▶ [Exercise data]
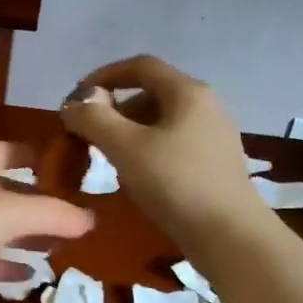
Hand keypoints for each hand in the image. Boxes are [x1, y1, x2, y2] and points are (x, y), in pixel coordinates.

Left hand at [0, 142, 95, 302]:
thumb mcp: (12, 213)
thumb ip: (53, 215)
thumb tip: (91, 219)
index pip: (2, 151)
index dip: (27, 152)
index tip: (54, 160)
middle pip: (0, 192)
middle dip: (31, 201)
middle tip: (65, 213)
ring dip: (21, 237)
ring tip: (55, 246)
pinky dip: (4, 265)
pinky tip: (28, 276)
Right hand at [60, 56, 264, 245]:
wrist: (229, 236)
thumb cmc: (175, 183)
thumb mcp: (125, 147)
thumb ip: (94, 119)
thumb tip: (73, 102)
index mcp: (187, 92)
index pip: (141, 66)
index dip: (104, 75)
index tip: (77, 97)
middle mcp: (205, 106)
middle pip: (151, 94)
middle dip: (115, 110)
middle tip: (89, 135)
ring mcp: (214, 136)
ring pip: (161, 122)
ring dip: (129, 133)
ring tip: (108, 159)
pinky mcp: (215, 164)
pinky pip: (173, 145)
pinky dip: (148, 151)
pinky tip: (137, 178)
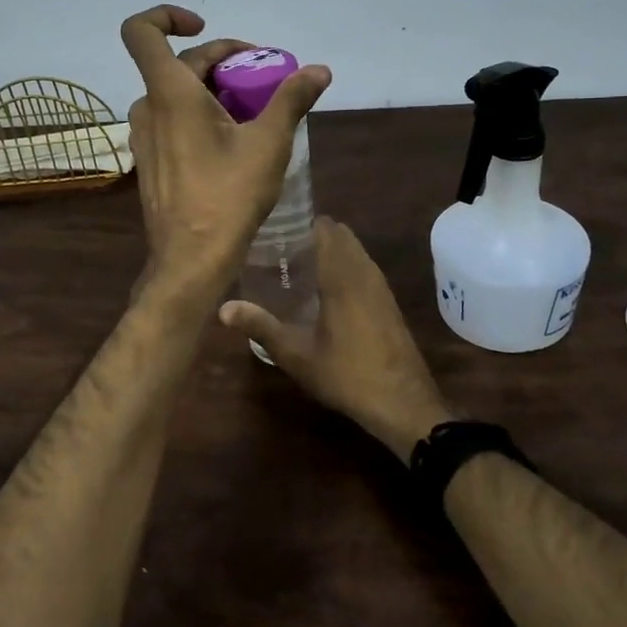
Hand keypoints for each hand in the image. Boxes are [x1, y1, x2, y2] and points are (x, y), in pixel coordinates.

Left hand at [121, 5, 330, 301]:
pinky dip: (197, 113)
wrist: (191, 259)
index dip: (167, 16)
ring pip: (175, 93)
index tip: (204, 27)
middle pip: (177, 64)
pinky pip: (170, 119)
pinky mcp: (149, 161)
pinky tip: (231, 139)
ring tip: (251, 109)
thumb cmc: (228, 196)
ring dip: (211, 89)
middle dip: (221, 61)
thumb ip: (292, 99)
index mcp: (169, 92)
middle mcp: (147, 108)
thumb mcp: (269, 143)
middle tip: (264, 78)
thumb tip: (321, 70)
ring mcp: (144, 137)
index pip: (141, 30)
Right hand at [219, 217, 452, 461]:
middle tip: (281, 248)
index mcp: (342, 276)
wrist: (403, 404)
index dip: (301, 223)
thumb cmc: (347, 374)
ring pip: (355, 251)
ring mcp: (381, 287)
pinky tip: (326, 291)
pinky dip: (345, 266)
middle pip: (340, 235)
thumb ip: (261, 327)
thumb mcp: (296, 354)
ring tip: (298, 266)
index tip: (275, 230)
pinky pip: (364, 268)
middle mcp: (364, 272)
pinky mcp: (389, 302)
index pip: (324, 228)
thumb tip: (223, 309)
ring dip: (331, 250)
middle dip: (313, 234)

==

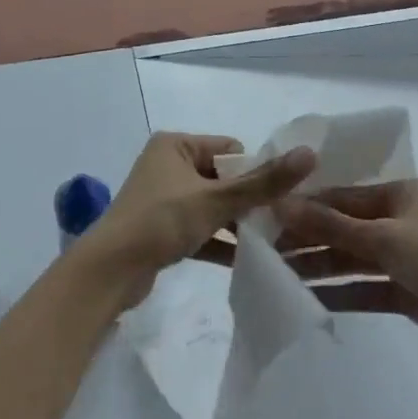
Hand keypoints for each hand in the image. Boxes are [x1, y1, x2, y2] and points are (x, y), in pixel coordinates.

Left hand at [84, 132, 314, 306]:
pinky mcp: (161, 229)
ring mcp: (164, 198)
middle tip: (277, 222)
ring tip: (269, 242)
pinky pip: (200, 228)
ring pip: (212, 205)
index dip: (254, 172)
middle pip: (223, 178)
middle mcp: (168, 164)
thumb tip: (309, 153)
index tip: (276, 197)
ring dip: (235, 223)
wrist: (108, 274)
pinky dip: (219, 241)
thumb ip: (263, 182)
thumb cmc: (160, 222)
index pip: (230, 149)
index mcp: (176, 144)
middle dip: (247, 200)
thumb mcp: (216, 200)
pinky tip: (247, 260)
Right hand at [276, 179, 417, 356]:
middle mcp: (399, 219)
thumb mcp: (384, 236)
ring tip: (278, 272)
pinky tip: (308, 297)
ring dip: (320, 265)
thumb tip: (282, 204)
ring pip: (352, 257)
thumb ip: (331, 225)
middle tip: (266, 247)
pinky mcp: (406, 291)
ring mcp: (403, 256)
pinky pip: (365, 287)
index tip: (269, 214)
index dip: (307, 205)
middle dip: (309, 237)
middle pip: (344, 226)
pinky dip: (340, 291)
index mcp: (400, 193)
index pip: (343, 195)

▶ [Task objective] Every line of the material that holds the word "Left" must be found and copied.

▶ [The completed task]
Left hand at [0, 142, 95, 302]:
Left hand at [121, 5, 330, 301]:
Left hand at [84, 132, 314, 306]:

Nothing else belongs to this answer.